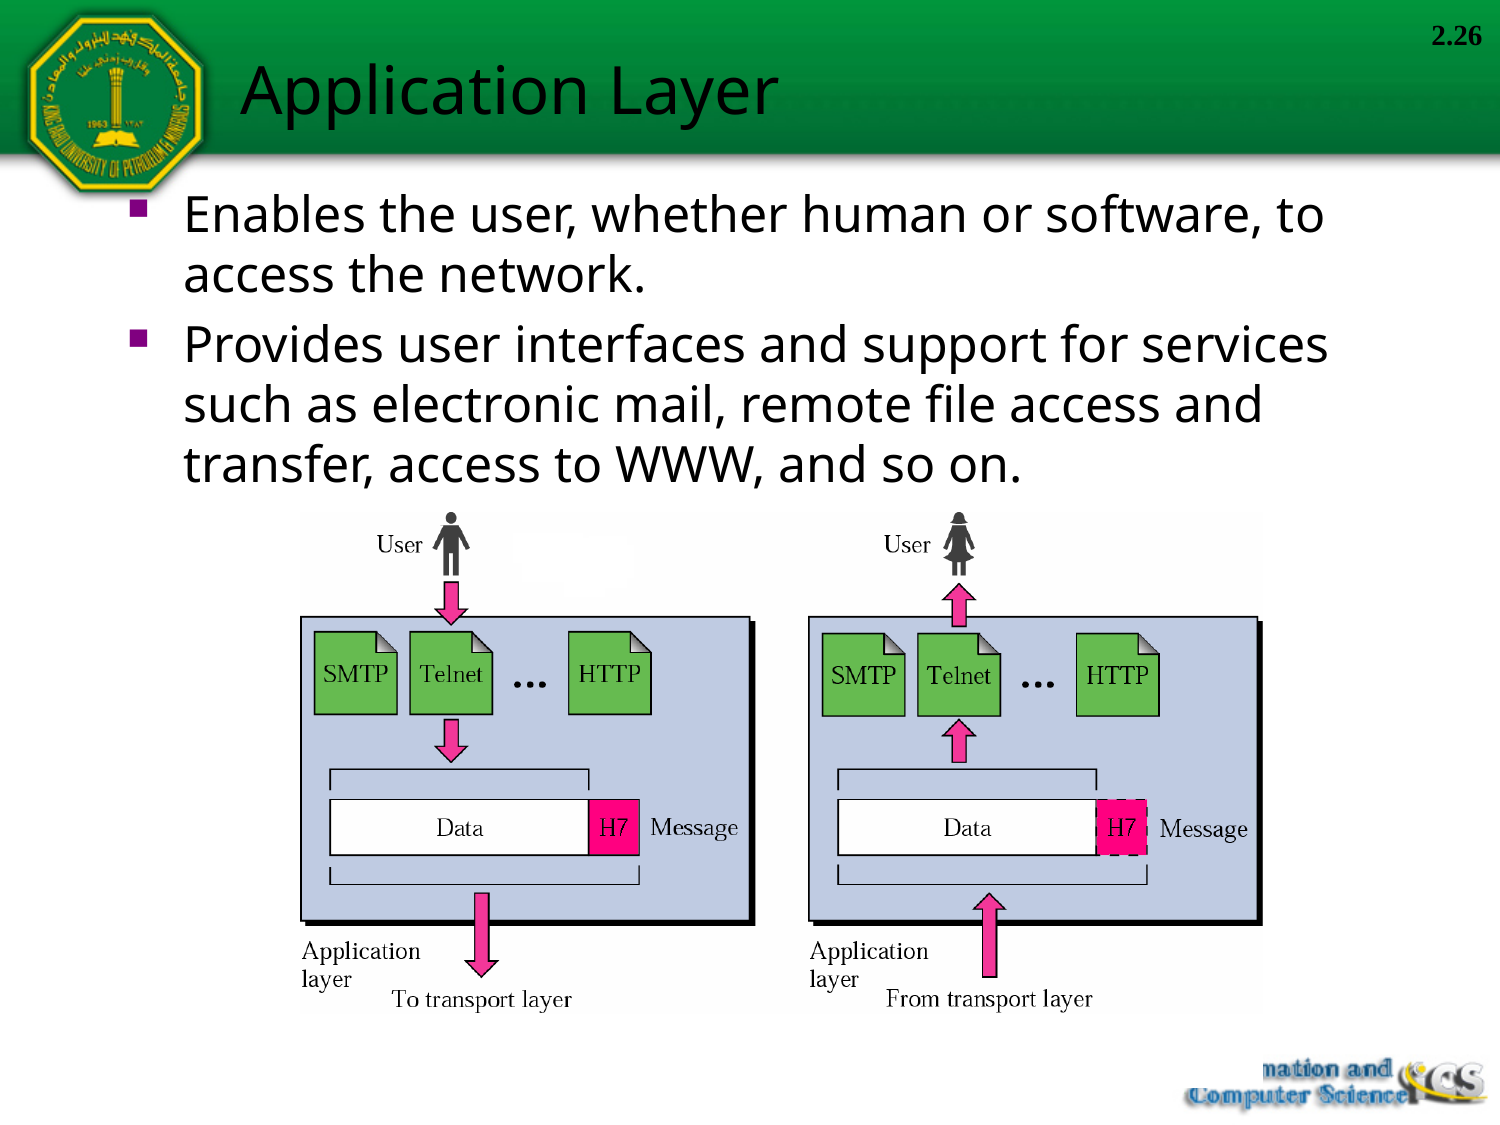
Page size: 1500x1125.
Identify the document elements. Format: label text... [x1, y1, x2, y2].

text_box Enables the user, whether human or software, to access the network. Provides user interfaces and support for services such as electronic mail, remote file access and transfer, access to WWW, and so on. [112, 174, 1388, 975]
title Application Layer [225, 24, 1475, 150]
slide_number 2.26 [1400, 4, 1498, 65]
picture [0, 0, 1500, 1125]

### What needs to be done
What should come out is the exact run of lines from the one holding "Identify the document" through the end of the records above, and nothing besides.

### Output for this task
Identify the document elements. Format: label text... [x1, y1, x2, y2].

text_box Enables the user, whether human or software, to access the network. Provides user interfaces and support for services such as electronic mail, remote file access and transfer, access to WWW, and so on. [112, 174, 1388, 975]
title Application Layer [225, 24, 1475, 150]
slide_number 2.26 [1400, 4, 1498, 65]
picture [0, 0, 1500, 1125]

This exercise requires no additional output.